• **Exercise instructions**
Which lines of the material contain the word "delivery"? Show each one.

• **Supplied material**
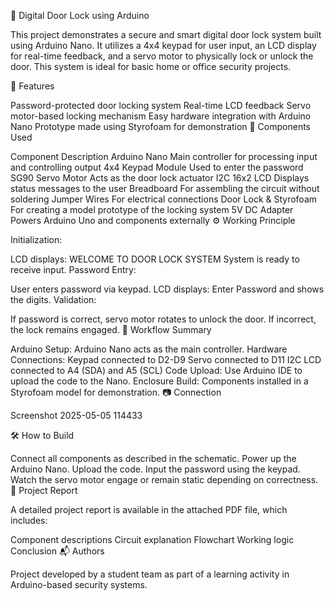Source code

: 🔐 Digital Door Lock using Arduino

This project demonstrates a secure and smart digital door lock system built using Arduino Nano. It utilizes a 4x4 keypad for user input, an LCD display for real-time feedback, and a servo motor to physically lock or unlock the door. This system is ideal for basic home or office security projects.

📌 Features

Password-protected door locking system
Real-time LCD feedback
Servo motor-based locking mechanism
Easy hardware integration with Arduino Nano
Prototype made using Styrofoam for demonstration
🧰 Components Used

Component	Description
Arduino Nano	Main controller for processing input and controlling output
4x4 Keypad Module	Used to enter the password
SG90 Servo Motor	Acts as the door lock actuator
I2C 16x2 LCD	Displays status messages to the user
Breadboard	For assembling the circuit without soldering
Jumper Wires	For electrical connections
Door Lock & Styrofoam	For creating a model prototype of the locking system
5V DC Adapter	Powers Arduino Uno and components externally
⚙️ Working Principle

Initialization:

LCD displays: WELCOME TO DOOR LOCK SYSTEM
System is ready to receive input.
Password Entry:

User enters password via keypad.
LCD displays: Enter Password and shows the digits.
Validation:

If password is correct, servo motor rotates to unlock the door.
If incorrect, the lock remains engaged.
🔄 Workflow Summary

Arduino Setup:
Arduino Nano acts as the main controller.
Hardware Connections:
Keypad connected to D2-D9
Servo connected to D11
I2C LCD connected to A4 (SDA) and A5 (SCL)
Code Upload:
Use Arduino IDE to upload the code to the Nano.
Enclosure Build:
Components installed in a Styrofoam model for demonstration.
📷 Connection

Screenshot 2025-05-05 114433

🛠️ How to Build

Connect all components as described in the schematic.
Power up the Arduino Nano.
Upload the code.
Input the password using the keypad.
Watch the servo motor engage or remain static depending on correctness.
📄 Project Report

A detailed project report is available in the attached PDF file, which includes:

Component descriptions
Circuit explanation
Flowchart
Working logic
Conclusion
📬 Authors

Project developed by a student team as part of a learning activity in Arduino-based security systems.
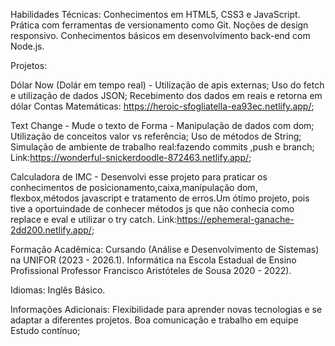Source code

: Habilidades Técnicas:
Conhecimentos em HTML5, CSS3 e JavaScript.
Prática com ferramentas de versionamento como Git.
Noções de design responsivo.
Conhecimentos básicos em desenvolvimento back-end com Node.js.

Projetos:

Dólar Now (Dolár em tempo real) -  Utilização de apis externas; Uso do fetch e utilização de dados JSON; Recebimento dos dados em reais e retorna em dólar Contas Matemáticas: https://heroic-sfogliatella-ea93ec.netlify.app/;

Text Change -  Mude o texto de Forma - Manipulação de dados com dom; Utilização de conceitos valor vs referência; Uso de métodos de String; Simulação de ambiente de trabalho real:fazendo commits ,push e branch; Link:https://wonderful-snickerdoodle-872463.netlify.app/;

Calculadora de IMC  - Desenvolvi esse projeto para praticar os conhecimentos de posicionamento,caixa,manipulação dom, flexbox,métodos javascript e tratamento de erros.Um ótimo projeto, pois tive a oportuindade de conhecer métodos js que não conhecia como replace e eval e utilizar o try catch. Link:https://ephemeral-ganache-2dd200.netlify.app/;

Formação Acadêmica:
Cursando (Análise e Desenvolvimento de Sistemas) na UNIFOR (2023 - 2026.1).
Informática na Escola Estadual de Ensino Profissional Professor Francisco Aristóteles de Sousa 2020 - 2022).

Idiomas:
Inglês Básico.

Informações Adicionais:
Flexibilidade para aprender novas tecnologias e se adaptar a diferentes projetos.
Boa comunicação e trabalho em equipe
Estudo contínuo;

...

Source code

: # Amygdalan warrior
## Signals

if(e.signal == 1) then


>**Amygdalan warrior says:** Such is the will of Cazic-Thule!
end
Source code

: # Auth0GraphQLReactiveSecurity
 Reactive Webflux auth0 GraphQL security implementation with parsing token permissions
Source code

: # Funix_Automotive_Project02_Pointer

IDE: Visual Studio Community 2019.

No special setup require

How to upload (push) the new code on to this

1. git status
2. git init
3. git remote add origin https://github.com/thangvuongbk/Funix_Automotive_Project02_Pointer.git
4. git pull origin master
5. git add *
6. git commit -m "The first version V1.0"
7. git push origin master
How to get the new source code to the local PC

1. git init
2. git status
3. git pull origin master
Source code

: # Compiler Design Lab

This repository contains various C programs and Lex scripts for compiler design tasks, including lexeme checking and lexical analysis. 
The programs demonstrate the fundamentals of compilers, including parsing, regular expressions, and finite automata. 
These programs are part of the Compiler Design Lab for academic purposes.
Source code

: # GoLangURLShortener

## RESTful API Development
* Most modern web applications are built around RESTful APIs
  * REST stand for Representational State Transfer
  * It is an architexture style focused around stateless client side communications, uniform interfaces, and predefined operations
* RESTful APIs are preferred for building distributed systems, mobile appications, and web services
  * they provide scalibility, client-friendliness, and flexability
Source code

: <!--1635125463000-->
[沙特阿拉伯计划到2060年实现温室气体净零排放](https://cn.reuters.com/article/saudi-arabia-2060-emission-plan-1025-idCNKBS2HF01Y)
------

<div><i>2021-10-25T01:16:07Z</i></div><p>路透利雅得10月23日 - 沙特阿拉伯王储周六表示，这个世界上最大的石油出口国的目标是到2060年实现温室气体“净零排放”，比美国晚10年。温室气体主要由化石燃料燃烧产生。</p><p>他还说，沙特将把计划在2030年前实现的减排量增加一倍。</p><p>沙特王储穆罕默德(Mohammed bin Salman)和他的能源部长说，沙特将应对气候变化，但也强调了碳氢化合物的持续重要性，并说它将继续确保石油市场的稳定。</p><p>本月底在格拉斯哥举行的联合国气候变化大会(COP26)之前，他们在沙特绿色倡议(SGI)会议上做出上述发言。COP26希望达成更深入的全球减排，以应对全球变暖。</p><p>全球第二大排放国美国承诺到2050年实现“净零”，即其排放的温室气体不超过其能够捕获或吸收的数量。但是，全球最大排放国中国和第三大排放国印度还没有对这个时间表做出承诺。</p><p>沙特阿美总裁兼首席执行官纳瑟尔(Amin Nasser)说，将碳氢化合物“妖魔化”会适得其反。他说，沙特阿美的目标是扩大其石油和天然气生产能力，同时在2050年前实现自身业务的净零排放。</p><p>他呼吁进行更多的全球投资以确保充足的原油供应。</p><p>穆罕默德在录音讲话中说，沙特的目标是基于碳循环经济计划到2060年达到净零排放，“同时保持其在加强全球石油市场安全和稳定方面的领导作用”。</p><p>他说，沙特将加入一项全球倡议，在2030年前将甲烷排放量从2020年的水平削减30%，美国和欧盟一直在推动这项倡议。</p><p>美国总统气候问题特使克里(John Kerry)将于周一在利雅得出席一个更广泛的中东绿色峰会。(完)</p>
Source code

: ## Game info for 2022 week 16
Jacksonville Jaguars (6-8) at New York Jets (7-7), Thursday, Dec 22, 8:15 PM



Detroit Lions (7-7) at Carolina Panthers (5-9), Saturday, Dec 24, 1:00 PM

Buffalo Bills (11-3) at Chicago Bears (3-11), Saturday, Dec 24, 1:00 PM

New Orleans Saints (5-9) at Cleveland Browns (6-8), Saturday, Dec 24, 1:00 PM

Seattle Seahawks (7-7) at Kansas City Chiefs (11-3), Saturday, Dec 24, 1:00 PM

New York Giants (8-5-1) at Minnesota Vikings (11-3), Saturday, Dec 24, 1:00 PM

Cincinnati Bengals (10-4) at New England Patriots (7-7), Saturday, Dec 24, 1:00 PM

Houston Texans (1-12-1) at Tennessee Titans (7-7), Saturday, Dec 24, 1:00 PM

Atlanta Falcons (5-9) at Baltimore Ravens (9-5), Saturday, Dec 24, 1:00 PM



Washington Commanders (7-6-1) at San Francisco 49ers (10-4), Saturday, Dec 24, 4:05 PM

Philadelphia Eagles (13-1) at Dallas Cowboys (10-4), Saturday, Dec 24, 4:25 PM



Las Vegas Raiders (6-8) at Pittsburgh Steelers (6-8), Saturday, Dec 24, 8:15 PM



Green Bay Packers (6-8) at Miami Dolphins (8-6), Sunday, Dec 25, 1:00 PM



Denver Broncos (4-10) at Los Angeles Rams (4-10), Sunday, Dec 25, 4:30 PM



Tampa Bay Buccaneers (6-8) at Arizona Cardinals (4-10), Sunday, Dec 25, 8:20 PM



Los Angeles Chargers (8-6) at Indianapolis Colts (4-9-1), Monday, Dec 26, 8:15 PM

==

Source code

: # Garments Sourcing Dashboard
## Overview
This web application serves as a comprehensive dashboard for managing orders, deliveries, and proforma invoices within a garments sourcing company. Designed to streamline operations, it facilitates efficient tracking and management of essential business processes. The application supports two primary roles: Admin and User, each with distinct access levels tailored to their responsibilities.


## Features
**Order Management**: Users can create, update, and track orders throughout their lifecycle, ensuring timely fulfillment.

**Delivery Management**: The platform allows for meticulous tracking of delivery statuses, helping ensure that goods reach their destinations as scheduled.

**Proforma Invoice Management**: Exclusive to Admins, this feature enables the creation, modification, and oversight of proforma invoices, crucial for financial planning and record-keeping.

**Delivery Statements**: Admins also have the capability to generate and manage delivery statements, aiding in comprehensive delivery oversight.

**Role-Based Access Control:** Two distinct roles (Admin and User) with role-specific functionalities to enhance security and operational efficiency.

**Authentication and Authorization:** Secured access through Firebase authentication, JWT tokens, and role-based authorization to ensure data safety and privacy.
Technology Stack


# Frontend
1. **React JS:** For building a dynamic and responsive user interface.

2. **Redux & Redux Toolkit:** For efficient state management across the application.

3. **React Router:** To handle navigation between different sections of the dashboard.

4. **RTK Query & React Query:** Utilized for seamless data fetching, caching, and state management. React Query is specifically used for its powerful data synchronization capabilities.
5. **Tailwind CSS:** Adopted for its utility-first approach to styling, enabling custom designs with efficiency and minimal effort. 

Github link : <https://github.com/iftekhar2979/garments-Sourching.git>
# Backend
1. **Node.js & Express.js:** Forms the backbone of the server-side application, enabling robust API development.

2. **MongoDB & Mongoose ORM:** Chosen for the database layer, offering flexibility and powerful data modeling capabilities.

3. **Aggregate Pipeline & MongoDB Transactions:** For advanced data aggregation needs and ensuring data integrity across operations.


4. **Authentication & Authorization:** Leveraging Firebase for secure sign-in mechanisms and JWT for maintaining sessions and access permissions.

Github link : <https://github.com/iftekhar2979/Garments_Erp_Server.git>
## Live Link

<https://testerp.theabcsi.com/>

• **Written solution**
**Delivery Management**: The platform allows for meticulous tracking of delivery statuses, helping ensure that goods reach their destinations as scheduled.
**Delivery Statements**: Admins also have the capability to generate and manage delivery statements, aiding in comprehensive delivery oversight.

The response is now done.